● **CONSIGNES DE TRAVAIL**
[A] Résumez en deux phrases le texte sur Marx et les coopératives.
[B] Reprenez, s'il vous plaît, le texte sur Marx et les coopératives à l'endroit où il s'arrête.

● **EXTRAIT DE PAGE**
◇ ◇ ◇
Marx fait toujours confiance à la spontanéité créatrice de la classe ouvrière et récuse toute recette « pour les marmites de l'avenir ». L'expérience des coopératives ne pouvait être qu'une des formes de transition entre le mode de production capitaliste et le système d'association des industriels bourgeois. Ses colères successives visaient à récuser la précipitation à recommander la coopération comme remède miracle sans renversement de l'Etat : « le socialisme critico-utopique ne peut qu'émousser la lutte des classes ».

Dans les Gloses marginales au programme du Parti Ouvrier allemand, Marx fustige :
Après la « loi d'airain du salaire » de Lassalle, la panacée du prophète. D'une manière digne on « prépare les voies ». On remplace la lutte des classes existante par une formule creuse de journaliste : la « question sociale » , à la « solution » de laquelle on « prépare les voies ». Au lieu de découler du processus de transformation révolutionnaire de la société, « l'organisation socialiste de l'ensemble du travail résulte » de « l'aide de l'Etat », aide que l'Etat fournit aux coopératives de production que lui-même (et non le travailleur) a « suscitées » . Croire qu'on peut construire une société nouvelle au moyen de subventions de l'Etat aussi facilement qu'on construit un nouveau chemin de fer, voilà qui est bien digne de la présomption de Lassalle !
Par un reste de pudeur, on place « l'aide de l'Etat »... sous le contrôle démocratique du « peuple des travailleurs ».
Tout d'abord, le « peuple des travailleurs », en Allemagne, est composé en majorité de paysans et non de prolétaires.
◇ ◇ ◇
● **ENREGISTREMENTS PRÉSENTÉS**
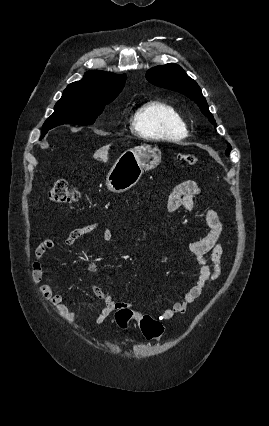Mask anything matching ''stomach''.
<instances>
[{"label": "stomach", "instance_id": "1", "mask_svg": "<svg viewBox=\"0 0 269 426\" xmlns=\"http://www.w3.org/2000/svg\"><path fill=\"white\" fill-rule=\"evenodd\" d=\"M161 161V151L156 146L143 144L127 150L119 157L106 178L108 190L122 193L140 180L144 171L154 169Z\"/></svg>", "mask_w": 269, "mask_h": 426}]
</instances>
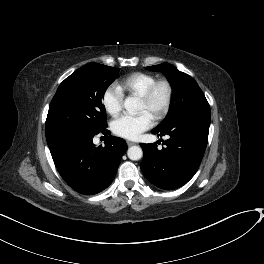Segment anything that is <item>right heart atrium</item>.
<instances>
[{"label": "right heart atrium", "mask_w": 264, "mask_h": 264, "mask_svg": "<svg viewBox=\"0 0 264 264\" xmlns=\"http://www.w3.org/2000/svg\"><path fill=\"white\" fill-rule=\"evenodd\" d=\"M123 102L124 95L119 87L110 86L104 91L102 103L105 110L111 116H117L121 112L123 108Z\"/></svg>", "instance_id": "d8ad5b80"}]
</instances>
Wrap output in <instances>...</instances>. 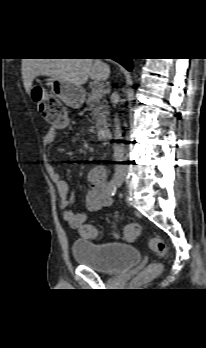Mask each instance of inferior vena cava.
Returning a JSON list of instances; mask_svg holds the SVG:
<instances>
[{
  "label": "inferior vena cava",
  "mask_w": 206,
  "mask_h": 348,
  "mask_svg": "<svg viewBox=\"0 0 206 348\" xmlns=\"http://www.w3.org/2000/svg\"><path fill=\"white\" fill-rule=\"evenodd\" d=\"M111 99H112V102L114 104H117L118 101H119V95L117 92H114L111 96ZM116 130H115V138L116 139H119L120 138V135H121V131H120V127H119V122H118V119H116ZM123 155H124V146L122 144H116L114 146V158L116 160H121L123 158Z\"/></svg>",
  "instance_id": "602c4592"
}]
</instances>
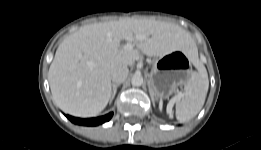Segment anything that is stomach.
Returning <instances> with one entry per match:
<instances>
[{
    "instance_id": "1",
    "label": "stomach",
    "mask_w": 261,
    "mask_h": 150,
    "mask_svg": "<svg viewBox=\"0 0 261 150\" xmlns=\"http://www.w3.org/2000/svg\"><path fill=\"white\" fill-rule=\"evenodd\" d=\"M191 75V58L183 51H173L157 58L152 66L149 89L152 96L166 98Z\"/></svg>"
}]
</instances>
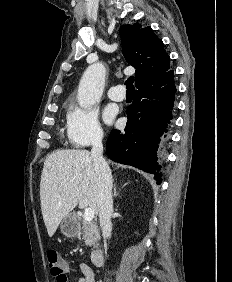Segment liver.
I'll return each instance as SVG.
<instances>
[{"label": "liver", "mask_w": 232, "mask_h": 282, "mask_svg": "<svg viewBox=\"0 0 232 282\" xmlns=\"http://www.w3.org/2000/svg\"><path fill=\"white\" fill-rule=\"evenodd\" d=\"M40 201L49 237L78 204L99 213L97 178L90 152L73 149L50 154L41 175Z\"/></svg>", "instance_id": "1"}]
</instances>
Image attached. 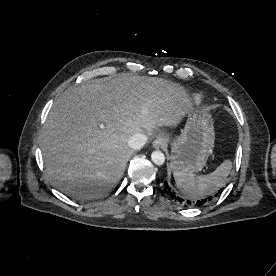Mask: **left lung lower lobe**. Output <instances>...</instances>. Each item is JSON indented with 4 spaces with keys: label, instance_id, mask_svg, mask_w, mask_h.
Masks as SVG:
<instances>
[{
    "label": "left lung lower lobe",
    "instance_id": "left-lung-lower-lobe-1",
    "mask_svg": "<svg viewBox=\"0 0 276 276\" xmlns=\"http://www.w3.org/2000/svg\"><path fill=\"white\" fill-rule=\"evenodd\" d=\"M164 187H165V190L168 192V194L172 197V199H174L175 201H177L178 203L180 204H183L184 206H200L202 205L203 203H206V202H209L211 201L214 197H216L218 195V193H221L222 192V189H220L218 191V193H212V194H209L207 196H204V197H201L203 199L201 200H198V201H191V200H185L179 196H177L175 194V192L171 189L170 185L168 184L167 181L164 182Z\"/></svg>",
    "mask_w": 276,
    "mask_h": 276
}]
</instances>
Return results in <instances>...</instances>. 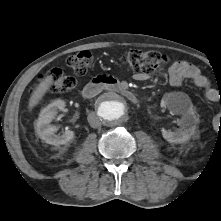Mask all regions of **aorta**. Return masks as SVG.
I'll return each mask as SVG.
<instances>
[{
  "label": "aorta",
  "mask_w": 221,
  "mask_h": 221,
  "mask_svg": "<svg viewBox=\"0 0 221 221\" xmlns=\"http://www.w3.org/2000/svg\"><path fill=\"white\" fill-rule=\"evenodd\" d=\"M97 113L104 123L116 125L125 120L128 103L121 95L109 93L99 99Z\"/></svg>",
  "instance_id": "obj_1"
}]
</instances>
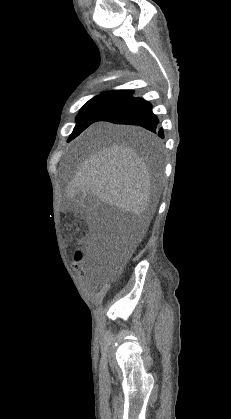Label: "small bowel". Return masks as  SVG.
<instances>
[{
    "label": "small bowel",
    "mask_w": 231,
    "mask_h": 419,
    "mask_svg": "<svg viewBox=\"0 0 231 419\" xmlns=\"http://www.w3.org/2000/svg\"><path fill=\"white\" fill-rule=\"evenodd\" d=\"M81 275H82V277H86V272L85 271H82L81 272Z\"/></svg>",
    "instance_id": "obj_1"
}]
</instances>
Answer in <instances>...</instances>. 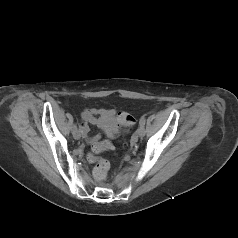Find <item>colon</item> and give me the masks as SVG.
I'll list each match as a JSON object with an SVG mask.
<instances>
[{
	"mask_svg": "<svg viewBox=\"0 0 238 238\" xmlns=\"http://www.w3.org/2000/svg\"><path fill=\"white\" fill-rule=\"evenodd\" d=\"M134 118L125 113L122 112L117 115L115 122L118 124V128L121 131L126 130L127 127L131 126L134 123ZM110 147V145L107 147L106 145H100L95 152H100L103 150H106ZM90 161L95 163V167L93 169V175L96 180H103L106 178L108 171H109V163L105 159L99 158L95 155H89Z\"/></svg>",
	"mask_w": 238,
	"mask_h": 238,
	"instance_id": "colon-1",
	"label": "colon"
}]
</instances>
◇ ◇ ◇
● **RÉPONSES RÉDIGÉES**
[A] Marx fait confiance à la spontanéité créatrice de la classe ouvrière et refuse de présenter la coopération comme un remède miracle sans renversement de l'État, car les coopératives ne sont pour lui qu'une forme de transition. Dans les Gloses marginales au programme du Parti ouvrier allemand, il fustige l'idée lassallienne selon laquelle l'organisation socialiste du travail résulterait de l'aide de l'État aux coopératives de production, comme si l'on pouvait construire une société nouvelle avec des subventions.

[B]
Ensuite, demokratisch est mis pour l'allemand volksherrschaftlich. Mais alors que signifie le « contrôle populaire et souverain (volksherrschaftliche Kontrolle) du peuple des travailleurs » ? Et cela, plus précisément pour un peuple de travailleurs qui, en sollicitant l'Etat de la sorte, manifeste sa pleine conscience qu'il n'est ni au pouvoir, ni mûr pour le pouvoir !
Quant à faire la critique de la recette [1] que prescrivait Buchez [2] sous Louis-Philippe par opposition aux socialistes français et que reprirent les ouvriers réactionnaires de l'Atelier [3], il est superflu de s'y arrêter. Aussi bien, le pire scandale n'est-il pas que cette cure miraculeusement spécifique figure dans le programme, mais que, somme toute, on abandonne le point de vue de l'action de classe pour retourner à celui de l'action de secte.
Dire que les travailleurs veulent établir les conditions de la production collective à l'échelle de la société et, chez eux, pour commencer, à l'échelle nationale, cela signifie seulement qu'ils travaillent au renversement des conditions de production d'aujourd'hui; et cela n'a rien à voir avec la création de sociétés coopératives subventionnées par l'Etat. Et pour ce qui est des sociétés coopératives [4] actuelles, elles n'ont de valeur qu'autant qu'elles sont des créations indépendantes aux mains des travailleurs et qu'elles ne sont protégées ni par les gouvernements, ni par les bourgeois ».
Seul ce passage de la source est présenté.